[Collected data]

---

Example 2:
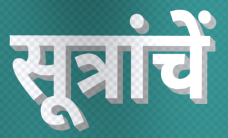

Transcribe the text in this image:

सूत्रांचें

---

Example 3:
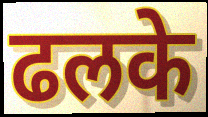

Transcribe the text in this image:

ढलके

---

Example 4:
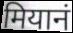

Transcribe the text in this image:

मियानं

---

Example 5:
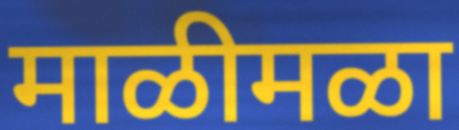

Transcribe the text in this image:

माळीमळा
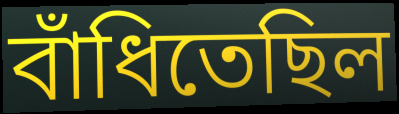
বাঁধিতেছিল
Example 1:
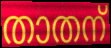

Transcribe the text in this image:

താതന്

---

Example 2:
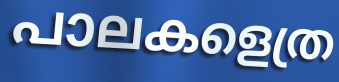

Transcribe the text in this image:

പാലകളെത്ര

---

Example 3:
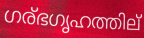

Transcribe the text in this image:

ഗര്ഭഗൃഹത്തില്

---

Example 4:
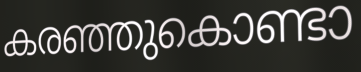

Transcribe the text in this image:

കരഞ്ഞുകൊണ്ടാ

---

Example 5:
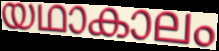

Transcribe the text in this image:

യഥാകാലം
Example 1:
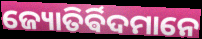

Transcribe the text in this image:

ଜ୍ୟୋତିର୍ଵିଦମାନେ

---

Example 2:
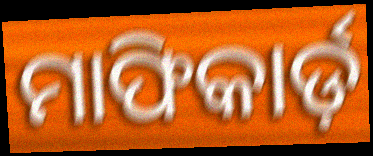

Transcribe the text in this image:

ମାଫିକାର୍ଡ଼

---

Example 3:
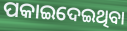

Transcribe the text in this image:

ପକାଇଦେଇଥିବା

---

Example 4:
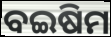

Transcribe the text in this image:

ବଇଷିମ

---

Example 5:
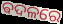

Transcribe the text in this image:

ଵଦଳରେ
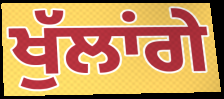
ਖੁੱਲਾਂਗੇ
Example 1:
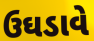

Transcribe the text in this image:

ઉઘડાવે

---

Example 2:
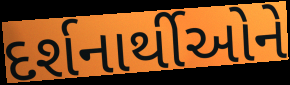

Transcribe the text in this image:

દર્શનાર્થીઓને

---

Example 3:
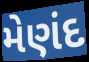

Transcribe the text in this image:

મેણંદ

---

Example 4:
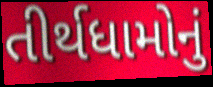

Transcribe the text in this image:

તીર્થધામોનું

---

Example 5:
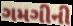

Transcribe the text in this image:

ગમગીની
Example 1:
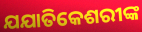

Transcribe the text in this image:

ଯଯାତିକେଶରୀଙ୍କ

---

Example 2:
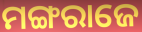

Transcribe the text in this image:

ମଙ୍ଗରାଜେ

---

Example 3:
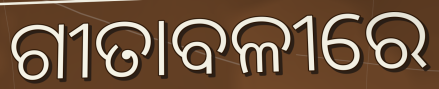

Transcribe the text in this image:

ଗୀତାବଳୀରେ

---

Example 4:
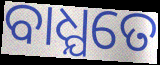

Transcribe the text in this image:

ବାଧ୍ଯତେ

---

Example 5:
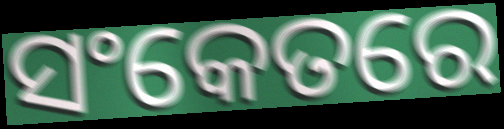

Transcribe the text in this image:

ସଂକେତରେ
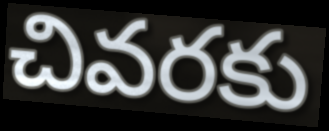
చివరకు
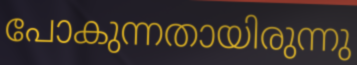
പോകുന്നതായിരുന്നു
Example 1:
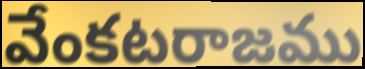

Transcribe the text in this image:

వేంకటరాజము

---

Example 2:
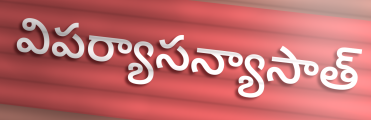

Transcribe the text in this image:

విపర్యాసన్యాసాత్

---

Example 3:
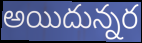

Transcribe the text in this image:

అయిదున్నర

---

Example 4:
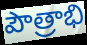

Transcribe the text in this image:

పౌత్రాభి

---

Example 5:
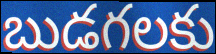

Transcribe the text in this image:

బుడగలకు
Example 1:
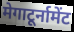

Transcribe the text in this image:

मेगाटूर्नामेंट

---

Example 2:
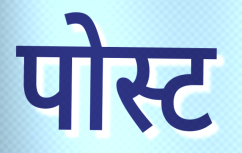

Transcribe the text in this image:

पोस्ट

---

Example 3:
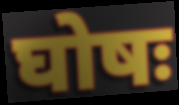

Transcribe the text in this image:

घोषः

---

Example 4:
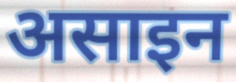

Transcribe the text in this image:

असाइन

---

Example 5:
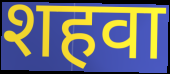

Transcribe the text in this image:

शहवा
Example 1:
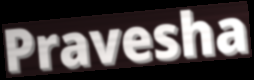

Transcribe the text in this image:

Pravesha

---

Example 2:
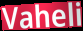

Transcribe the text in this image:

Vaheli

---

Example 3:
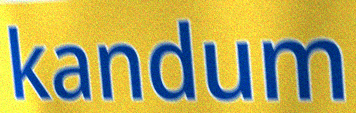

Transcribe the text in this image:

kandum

→ **EXERCISE BRIEF**: Give the entries again, exactly and in full, with no image included.

→ **RESULT**:
---

Example 2:

Transcribe the text in this image:

सूत्रांचें

---

Example 3:

Transcribe the text in this image:

ढलके

---

Example 4:

Transcribe the text in this image:

मियानं

---

Example 5:

Transcribe the text in this image:

माळीमळा
বাঁধিতেছিল
Example 1:

Transcribe the text in this image:

താതന്

---

Example 2:

Transcribe the text in this image:

പാലകളെത്ര

---

Example 3:

Transcribe the text in this image:

ഗര്ഭഗൃഹത്തില്

---

Example 4:

Transcribe the text in this image:

കരഞ്ഞുകൊണ്ടാ

---

Example 5:

Transcribe the text in this image:

യഥാകാലം
Example 1:

Transcribe the text in this image:

ଜ୍ୟୋତିର୍ଵିଦମାନେ

---

Example 2:

Transcribe the text in this image:

ମାଫିକାର୍ଡ଼

---

Example 3:

Transcribe the text in this image:

ପକାଇଦେଇଥିବା

---

Example 4:

Transcribe the text in this image:

ବଇଷିମ

---

Example 5:

Transcribe the text in this image:

ଵଦଳରେ
ਖੁੱਲਾਂਗੇ
Example 1:

Transcribe the text in this image:

ઉઘડાવે

---

Example 2:

Transcribe the text in this image:

દર્શનાર્થીઓને

---

Example 3:

Transcribe the text in this image:

મેણંદ

---

Example 4:

Transcribe the text in this image:

તીર્થધામોનું

---

Example 5:

Transcribe the text in this image:

ગમગીની
Example 1:

Transcribe the text in this image:

ଯଯାତିକେଶରୀଙ୍କ

---

Example 2:

Transcribe the text in this image:

ମଙ୍ଗରାଜେ

---

Example 3:

Transcribe the text in this image:

ଗୀତାବଳୀରେ

---

Example 4:

Transcribe the text in this image:

ବାଧ୍ଯତେ

---

Example 5:

Transcribe the text in this image:

ସଂକେତରେ
చివరకు
പോകുന്നതായിരുന്നു
Example 1:

Transcribe the text in this image:

వేంకటరాజము

---

Example 2:

Transcribe the text in this image:

విపర్యాసన్యాసాత్

---

Example 3:

Transcribe the text in this image:

అయిదున్నర

---

Example 4:

Transcribe the text in this image:

పౌత్రాభి

---

Example 5:

Transcribe the text in this image:

బుడగలకు
Example 1:

Transcribe the text in this image:

मेगाटूर्नामेंट

---

Example 2:

Transcribe the text in this image:

पोस्ट

---

Example 3:

Transcribe the text in this image:

घोषः

---

Example 4:

Transcribe the text in this image:

असाइन

---

Example 5:

Transcribe the text in this image:

शहवा
Example 1:

Transcribe the text in this image:

Pravesha

---

Example 2:

Transcribe the text in this image:

Vaheli

---

Example 3:

Transcribe the text in this image:

kandum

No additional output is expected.